Depth resolution in coherent hemodynamics spectroscopy

Coherent hemodynamics spectroscopy (CHS) is a novel method based on the frequency-resolved study of induced hemodynamic oscillations in living tissues. Approaches to induce hemodynamic oscillations in human subjects include paced breathing and cyclic thigh cuff inflation. Such induced hemodynamic oscillations result in coherent oscillations of oxy-, deoxy-, and total hemoglobin concentrations in tissue, which can be measured with near-infrared spectroscopy (NIRS). The novel aspect of CHS is to induce hemodynamic oscillations at multiple frequencies in order to obtain frequency-resolved spectra of coherent hemodynamics.

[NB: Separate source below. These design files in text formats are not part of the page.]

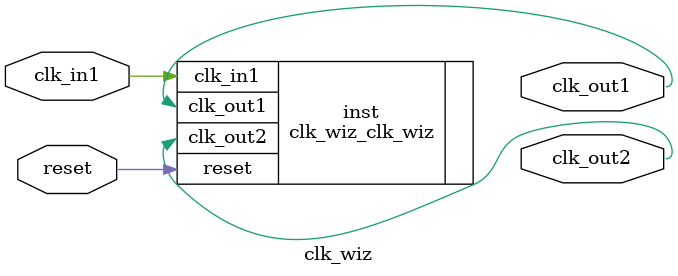
<source format=v>


`timescale 1ps/1ps

(* CORE_GENERATION_INFO = "clk_wiz,clk_wiz_v6_0_1_0_0,{component_name=clk_wiz,use_phase_alignment=true,use_min_o_jitter=false,use_max_i_jitter=false,use_dyn_phase_shift=false,use_inclk_switchover=false,use_dyn_reconfig=false,enable_axi=0,feedback_source=FDBK_AUTO,PRIMITIVE=MMCM,num_out_clk=2,clkin1_period=10.000,clkin2_period=10.000,use_power_down=false,use_reset=true,use_locked=false,use_inclk_stopped=false,feedback_type=SINGLE,CLOCK_MGR_TYPE=NA,manual_override=false}" *)

module clk_wiz 
 (
  // Clock out ports
  output        clk_out1,
  output        clk_out2,
  // Status and control signals
  input         reset,
 // Clock in ports
  input         clk_in1
 );

  clk_wiz_clk_wiz inst
  (
  // Clock out ports  
  .clk_out1(clk_out1),
  .clk_out2(clk_out2),
  // Status and control signals               
  .reset(reset), 
 // Clock in ports
  .clk_in1(clk_in1)
  );

endmodule

</source>
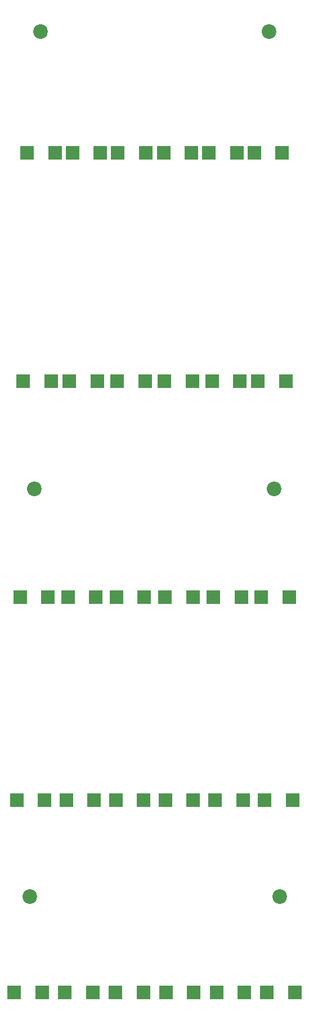
<source format=gbr>
%TF.GenerationSoftware,KiCad,Pcbnew,7.0.2*%
%TF.CreationDate,2025-02-12T15:24:12+00:00*%
%TF.ProjectId,fretboard,66726574-626f-4617-9264-2e6b69636164,rev?*%
%TF.SameCoordinates,Original*%
%TF.FileFunction,Soldermask,Bot*%
%TF.FilePolarity,Negative*%
%FSLAX46Y46*%
G04 Gerber Fmt 4.6, Leading zero omitted, Abs format (unit mm)*
G04 Created by KiCad (PCBNEW 7.0.2) date 2025-02-12 15:24:12*
%MOMM*%
%LPD*%
G01*
G04 APERTURE LIST*
%ADD10R,2.100000X2.100000*%
%ADD11C,2.200000*%
G04 APERTURE END LIST*
D10*
%TO.C,J10*%
X18550000Y-70700000D03*
X14350000Y-70700000D03*
%TD*%
%TO.C,J19*%
X40250000Y-103100000D03*
X36050000Y-103100000D03*
%TD*%
%TO.C,J2*%
X5000000Y-36400000D03*
X800000Y-36400000D03*
%TD*%
%TO.C,J22*%
X18350000Y-133600000D03*
X14150000Y-133600000D03*
%TD*%
%TO.C,J8*%
X4450000Y-70700000D03*
X250000Y-70700000D03*
%TD*%
%TO.C,J15*%
X11150000Y-103100000D03*
X6950000Y-103100000D03*
%TD*%
%TO.C,J20*%
X3450000Y-133600000D03*
X-750000Y-133600000D03*
%TD*%
%TO.C,J31*%
X36900000Y-162500000D03*
X41100000Y-162500000D03*
%TD*%
%TO.C,J25*%
X40750000Y-133600000D03*
X36550000Y-133600000D03*
%TD*%
%TO.C,J27*%
X6500000Y-162500000D03*
X10700000Y-162500000D03*
%TD*%
%TO.C,J28*%
X14100000Y-162500000D03*
X18300000Y-162500000D03*
%TD*%
%TO.C,J30*%
X29300000Y-162500000D03*
X33500000Y-162500000D03*
%TD*%
%TO.C,J4*%
X18650000Y-36400000D03*
X14450000Y-36400000D03*
%TD*%
%TO.C,J26*%
X-1100000Y-162500000D03*
X3100000Y-162500000D03*
%TD*%
%TO.C,J24*%
X33300000Y-133600000D03*
X29100000Y-133600000D03*
%TD*%
%TO.C,J6*%
X32350000Y-36400000D03*
X28150000Y-36400000D03*
%TD*%
%TO.C,J7*%
X39200000Y-36400000D03*
X35000000Y-36400000D03*
%TD*%
%TO.C,J23*%
X25800000Y-133600000D03*
X21600000Y-133600000D03*
%TD*%
%TO.C,J5*%
X25550000Y-36400000D03*
X21350000Y-36400000D03*
%TD*%
%TO.C,J21*%
X10900000Y-133600000D03*
X6700000Y-133600000D03*
%TD*%
%TO.C,J18*%
X33050000Y-103100000D03*
X28850000Y-103100000D03*
%TD*%
%TO.C,J12*%
X32850000Y-70700000D03*
X28650000Y-70700000D03*
%TD*%
%TO.C,J11*%
X25700000Y-70700000D03*
X21500000Y-70700000D03*
%TD*%
%TO.C,J3*%
X11850000Y-36400000D03*
X7650000Y-36400000D03*
%TD*%
%TO.C,J16*%
X18450000Y-103100000D03*
X14250000Y-103100000D03*
%TD*%
%TO.C,J9*%
X11350000Y-70700000D03*
X7150000Y-70700000D03*
%TD*%
%TO.C,J17*%
X25750000Y-103100000D03*
X21550000Y-103100000D03*
%TD*%
%TO.C,J14*%
X3950000Y-103100000D03*
X-250000Y-103100000D03*
%TD*%
%TO.C,J13*%
X39750000Y-70700000D03*
X35550000Y-70700000D03*
%TD*%
%TO.C,J29*%
X21700000Y-162500000D03*
X25900000Y-162500000D03*
%TD*%
D11*
%TO.C,H5*%
X1200000Y-148100000D03*
%TD*%
%TO.C,H2*%
X37200000Y-18200000D03*
%TD*%
%TO.C,H3*%
X1900000Y-86900000D03*
%TD*%
%TO.C,H1*%
X2800000Y-18200000D03*
%TD*%
%TO.C,H4*%
X38000000Y-86900000D03*
%TD*%
%TO.C,H6*%
X38800000Y-148100000D03*
%TD*%
M02*

</source>
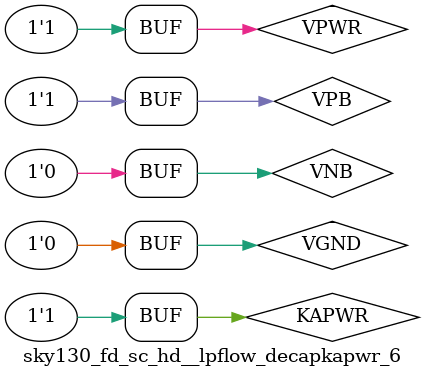
<source format=v>
/*
 * Copyright 2020 The SkyWater PDK Authors
 *
 * Licensed under the Apache License, Version 2.0 (the "License");
 * you may not use this file except in compliance with the License.
 * You may obtain a copy of the License at
 *
 *     https://www.apache.org/licenses/LICENSE-2.0
 *
 * Unless required by applicable law or agreed to in writing, software
 * distributed under the License is distributed on an "AS IS" BASIS,
 * WITHOUT WARRANTIES OR CONDITIONS OF ANY KIND, either express or implied.
 * See the License for the specific language governing permissions and
 * limitations under the License.
 *
 * SPDX-License-Identifier: Apache-2.0
*/


`ifndef SKY130_FD_SC_HD__LPFLOW_DECAPKAPWR_6_TIMING_V
`define SKY130_FD_SC_HD__LPFLOW_DECAPKAPWR_6_TIMING_V

/**
 * lpflow_decapkapwr: Decoupling capacitance filler on keep-alive
 *                    rail.
 *
 * Verilog simulation timing model.
 */

`timescale 1ns / 1ps
`default_nettype none

`celldefine
module sky130_fd_sc_hd__lpflow_decapkapwr_6 ();

    // Module supplies
    supply1 VPWR ;
    supply1 KAPWR;
    supply0 VGND ;
    supply1 VPB  ;
    supply0 VNB  ;
     // No contents.
endmodule
`endcelldefine

`default_nettype wire
`endif  // SKY130_FD_SC_HD__LPFLOW_DECAPKAPWR_6_TIMING_V

</source>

A dedicated mathematical model recently developed by our group, can translate the phase and amplitude spectra of these hemodynamic oscillations into physiological parameters such as capillary and venous transit times, and the autoregulation cutoff frequency. A typical method used in near-infrared tissue spectroscopy to measure oscillations of hemoglobin concentrations is based on the modified Beer-Lambert law, which does not allow for the discrimination of hemodynamic oscillations occurring in the scalp from those occurring in the brain cortex. In this work, we show preliminary results obtained by using diffusion theory for a two-layered medium, so that the hemodynamic oscillations obtained for the first and second layer are assigned to hemodynamic oscillations occurring in the scalp/skull and brain cortex tissues, respectively.